Program Analysis Guided LLM Agent for Proof-of-Concept Generation
New hybrid AI system combines static analysis and LLMs to automate security testing.
A research team from UC Santa Barbara has developed PAGENT (Program Analysis Guided proof of concept generation agENT), a novel AI system that dramatically improves automated vulnerability testing. The system addresses a critical bottleneck in software security: when developers receive vulnerability reports, they need to generate proof-of-concept (PoC) inputs to reliably reproduce the issue. Traditional methods like symbolic execution and fuzzing require expert guidance and manual intervention, while pure LLM approaches have shown low success rates.
PAGENT's breakthrough comes from its hybrid architecture that combines multiple analysis techniques. The system uses lightweight, rule-based static analysis to provide initial guidance to the LLM agent, then incorporates sanitizer-based profiling and coverage information for dynamic analysis guidance. This layered approach allows the AI to understand both the code structure and runtime behavior, enabling more effective PoC generation. The researchers tested their system against prior state-of-the-art agentic approaches and achieved a remarkable 132% improvement in success rates for generating valid proof-of-concept inputs.

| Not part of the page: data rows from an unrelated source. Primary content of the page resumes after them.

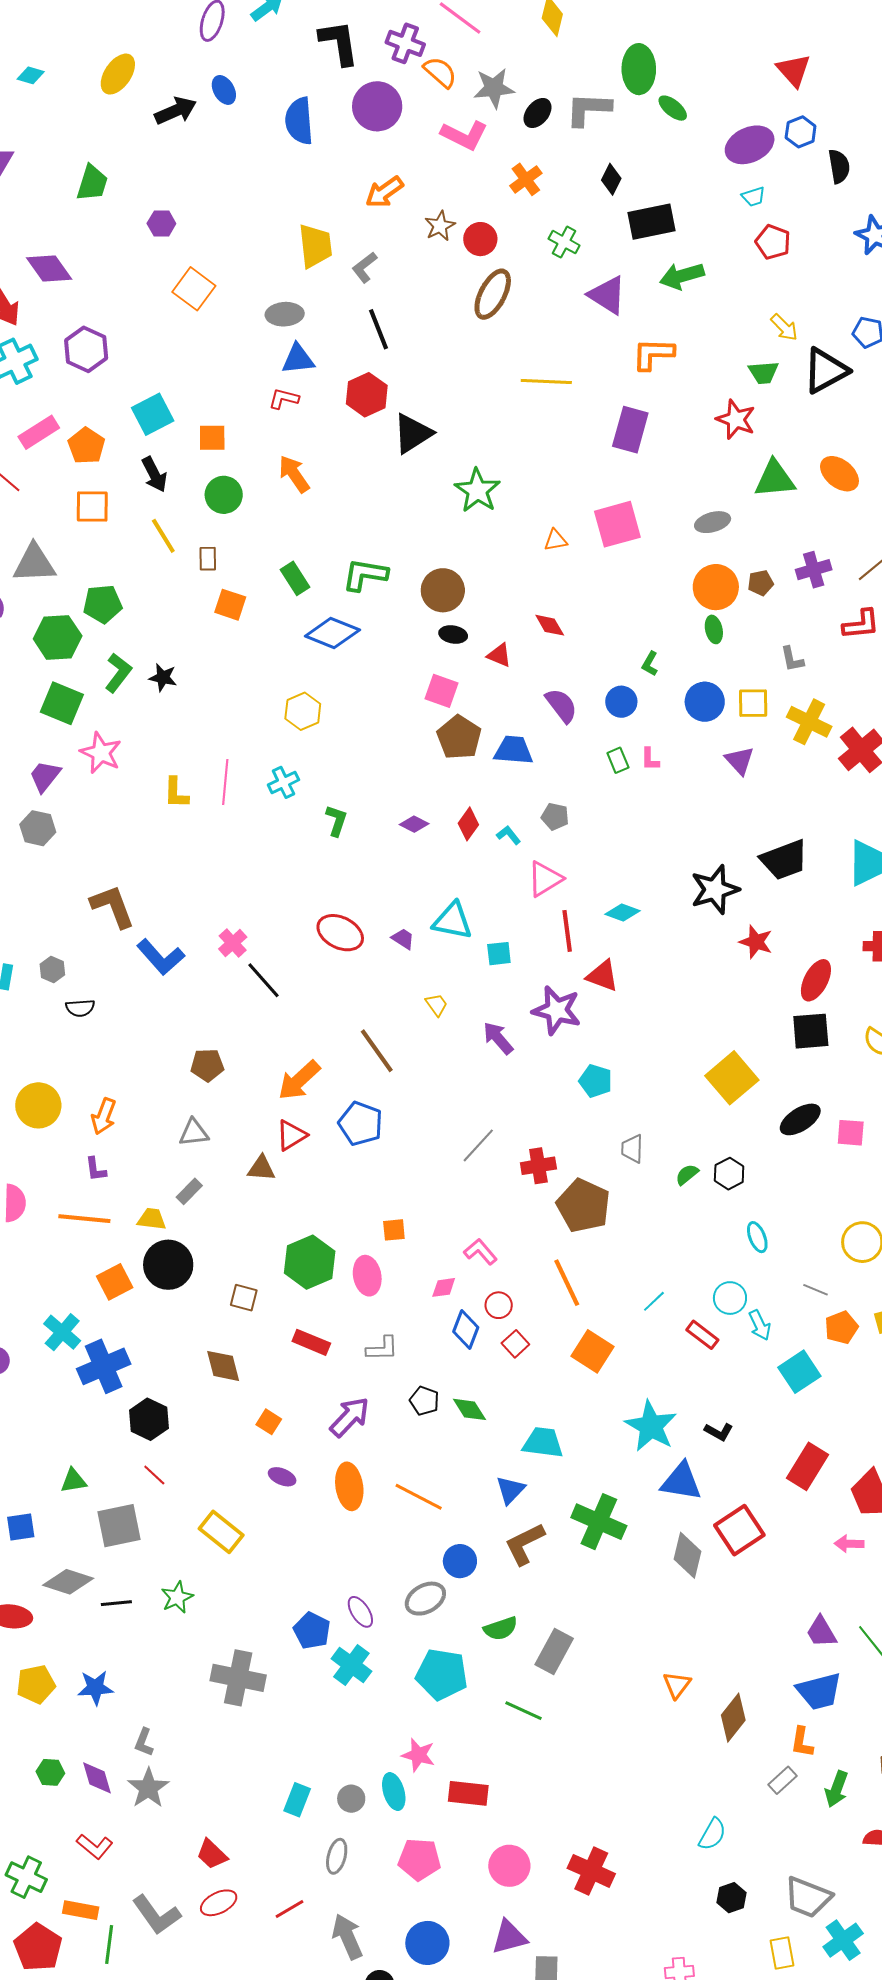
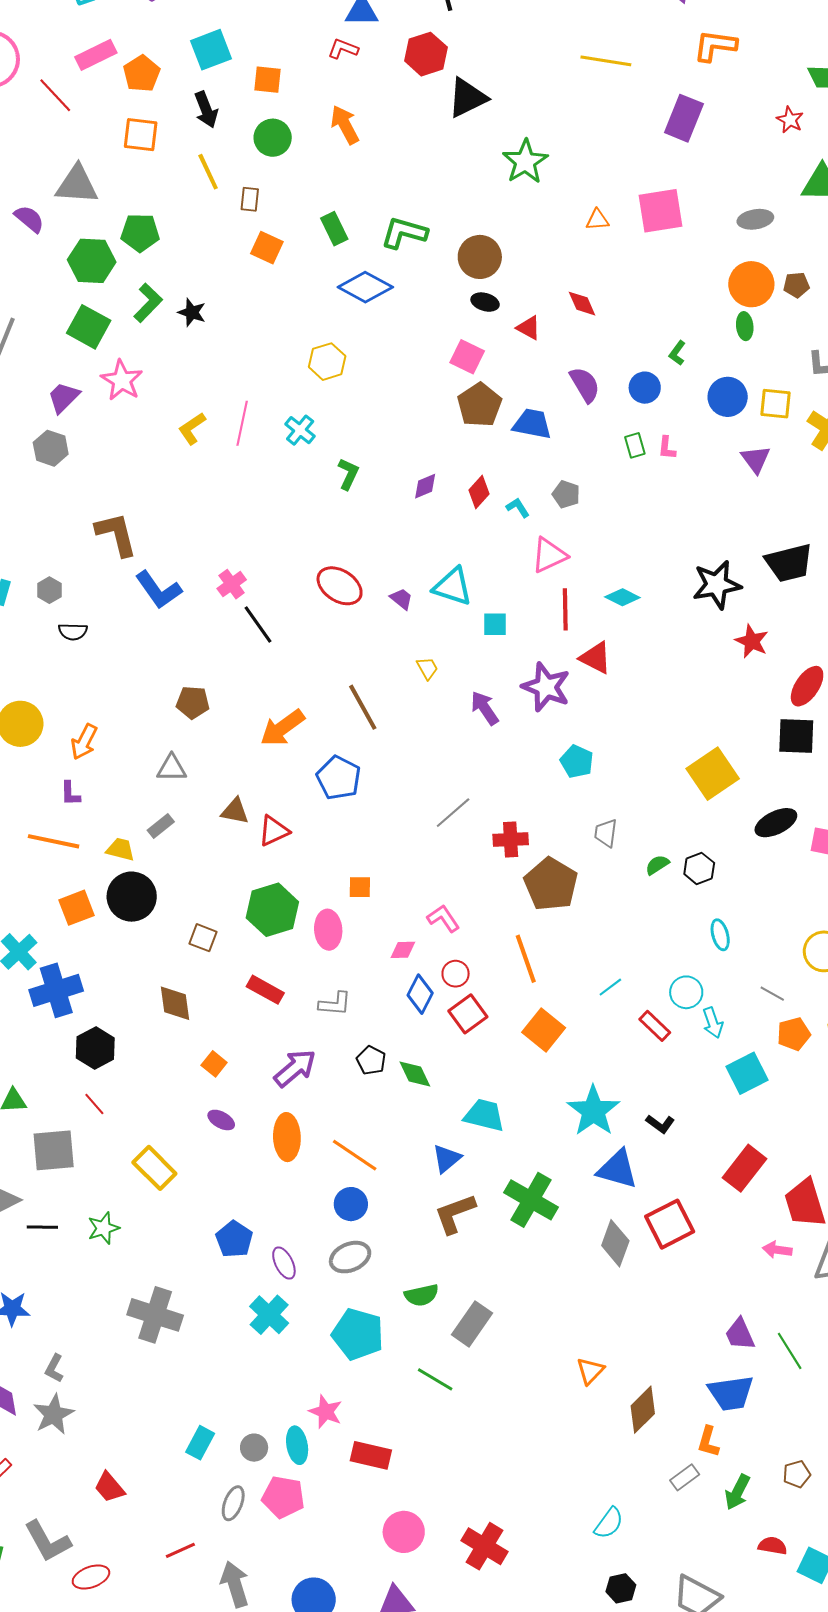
red star: (736, 419) -> (790, 120), size x0.7
cyan cross: (284, 782) -> (300, 430), turned -32
yellow L-shape: (176, 793) -> (192, 428), turned 48
purple diamond: (414, 824) -> (425, 486), turned -56
red triangle: (291, 1135) -> (274, 831), moved
red square: (515, 1344) -> (468, 1014), size x1.4
blue circle: (460, 1561) -> (351, 1204), moved
blue pentagon: (312, 1631) -> (234, 1239), moved
pink pentagon: (419, 1859) -> (283, 1497), moved
red ellipse: (219, 1903) -> (91, 1577), moved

The system represents a significant advancement in automated software security testing. By integrating program analysis techniques with modern LLM capabilities, PAGENT provides a scalable solution that reduces the manual effort required for vulnerability validation. This could transform how security teams handle bug reports, allowing them to quickly verify and prioritize vulnerabilities before they're exploited. The approach demonstrates how combining traditional software engineering techniques with AI can solve complex problems that neither approach could handle alone.
- PAGENT achieves 132% improvement over previous AI approaches for PoC generation
- Combines static analysis, LLM agents, and dynamic profiling in hybrid architecture
- Automates vulnerability validation that previously required expert manual intervention
Why It Matters
Dramatically reduces time and expertise needed to validate software vulnerabilities, improving security response times.